In [1]:
import os

os.environ['PYSPARK_SUBMIT_ARGS'] = '--packages org.mongodb.spark:mongo-spark-connector_2.12:3.0.0 pyspark-shell'


In [2]:
from pyspark.sql import SparkSession

spark = SparkSession \
    .builder \
    .appName("pyspark-notebook")\
    .master("spark://spark-master:7077")\
    .config("spark.driver.memory", "4G")\
    .config("spark.executor.memory", "7500m")\
    .config("spark.mongodb.input.uri", "mongodb://mongo_docker_mongodb-service_1:27017/twitter.rawTweets") \
    .config("spark.mongodb.output.uri", "mongodb://mongo_docker_mongodb-service_1:27017/twitter")\
    .config("spark.sql.shuffle.partitions", "1000")\
    .getOrCreate()


In [3]:
df_raw = spark.read.format("mongo").load()


In [5]:
#df = df_raw.sample(withReplacement=False, fraction=0.001)
#text = df.select("data.text")
text = df_raw.select("data.text")


In [6]:
from pyspark.sql.functions import udf
from pyspark.sql.types import DoubleType, IntegerType, StringType
from langdetect import detect 

import re
from nltk.tokenize import word_tokenize
from string import punctuation 
from nltk.corpus import stopwords 

STOP_WORDS = set(stopwords.words("english") + list(punctuation) + ['AT_USER','URL', 'rt'])

◆ DATA ENTRIES ◆
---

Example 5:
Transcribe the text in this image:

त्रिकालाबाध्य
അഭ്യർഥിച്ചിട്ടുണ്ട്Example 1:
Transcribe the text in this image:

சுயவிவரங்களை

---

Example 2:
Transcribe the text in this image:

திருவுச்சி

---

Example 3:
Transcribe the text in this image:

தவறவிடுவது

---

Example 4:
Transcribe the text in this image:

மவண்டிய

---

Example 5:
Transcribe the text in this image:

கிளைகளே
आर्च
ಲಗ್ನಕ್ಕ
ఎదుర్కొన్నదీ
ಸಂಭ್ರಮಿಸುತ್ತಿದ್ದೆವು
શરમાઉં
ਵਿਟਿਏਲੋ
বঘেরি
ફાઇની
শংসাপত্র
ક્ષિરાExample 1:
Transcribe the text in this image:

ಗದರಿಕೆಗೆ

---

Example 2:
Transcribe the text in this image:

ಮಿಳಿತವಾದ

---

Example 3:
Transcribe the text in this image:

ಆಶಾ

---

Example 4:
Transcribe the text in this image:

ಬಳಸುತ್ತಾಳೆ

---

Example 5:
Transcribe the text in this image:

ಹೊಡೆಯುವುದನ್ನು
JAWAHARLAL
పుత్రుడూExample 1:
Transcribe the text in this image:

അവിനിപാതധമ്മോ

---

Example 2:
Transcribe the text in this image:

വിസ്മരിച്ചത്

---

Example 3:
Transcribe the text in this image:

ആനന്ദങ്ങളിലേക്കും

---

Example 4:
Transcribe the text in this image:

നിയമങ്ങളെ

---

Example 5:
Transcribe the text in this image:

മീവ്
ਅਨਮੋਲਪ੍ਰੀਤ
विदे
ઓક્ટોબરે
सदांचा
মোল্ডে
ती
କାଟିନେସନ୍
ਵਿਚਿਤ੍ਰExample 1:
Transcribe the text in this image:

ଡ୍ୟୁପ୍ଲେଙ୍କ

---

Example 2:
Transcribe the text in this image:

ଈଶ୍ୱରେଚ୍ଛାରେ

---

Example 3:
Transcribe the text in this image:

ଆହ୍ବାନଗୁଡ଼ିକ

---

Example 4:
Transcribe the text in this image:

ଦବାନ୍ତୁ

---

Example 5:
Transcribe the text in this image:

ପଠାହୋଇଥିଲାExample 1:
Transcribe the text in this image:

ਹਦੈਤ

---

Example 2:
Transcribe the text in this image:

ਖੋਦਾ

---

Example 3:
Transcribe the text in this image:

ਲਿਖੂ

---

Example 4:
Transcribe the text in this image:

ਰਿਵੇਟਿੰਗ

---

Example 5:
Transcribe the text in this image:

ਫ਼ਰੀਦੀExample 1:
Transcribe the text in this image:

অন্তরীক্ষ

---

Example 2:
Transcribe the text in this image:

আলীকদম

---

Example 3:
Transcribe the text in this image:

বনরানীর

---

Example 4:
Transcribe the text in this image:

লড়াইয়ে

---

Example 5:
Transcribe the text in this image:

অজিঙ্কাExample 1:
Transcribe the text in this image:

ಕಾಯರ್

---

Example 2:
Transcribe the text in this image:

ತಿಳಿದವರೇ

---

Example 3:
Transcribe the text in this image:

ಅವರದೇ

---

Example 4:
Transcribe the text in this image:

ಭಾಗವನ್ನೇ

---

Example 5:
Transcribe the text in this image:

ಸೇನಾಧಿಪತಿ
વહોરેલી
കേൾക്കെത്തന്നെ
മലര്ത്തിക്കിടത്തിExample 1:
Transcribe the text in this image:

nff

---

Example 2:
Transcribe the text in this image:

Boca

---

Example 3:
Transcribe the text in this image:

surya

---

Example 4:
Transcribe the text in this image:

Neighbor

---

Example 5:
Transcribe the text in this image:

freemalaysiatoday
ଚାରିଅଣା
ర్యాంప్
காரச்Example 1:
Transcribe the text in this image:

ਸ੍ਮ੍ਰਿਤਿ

◆ GOALS ◆
[1] List every configuration key passed to `.config(...)` when the PySpark notebook code builds its SparkSession.
[2] What application name does the PySpark notebook code give its SparkSession?
[3] Does each statement agree with the PySpark notebook code? Answer yes or no for each, and quote the words that decide it.
(a) The Spark master is reached on port 7077.
(b) The number of shuffle partitions is set to 500.
(c) The set of stop words includes 'rt'.

◆ ANSWERS FOR THIS EXERCISE ◆
[1]
spark.driver.memory
spark.executor.memory
spark.mongodb.input.uri
spark.mongodb.output.uri
spark.sql.shuffle.partitions

[2] "pyspark-notebook"

[3]
(a) Yes: `.master("spark://spark-master:7077")`
(b) No: `.config("spark.sql.shuffle.partitions", "1000")`
(c) Yes: `['AT_USER','URL', 'rt']`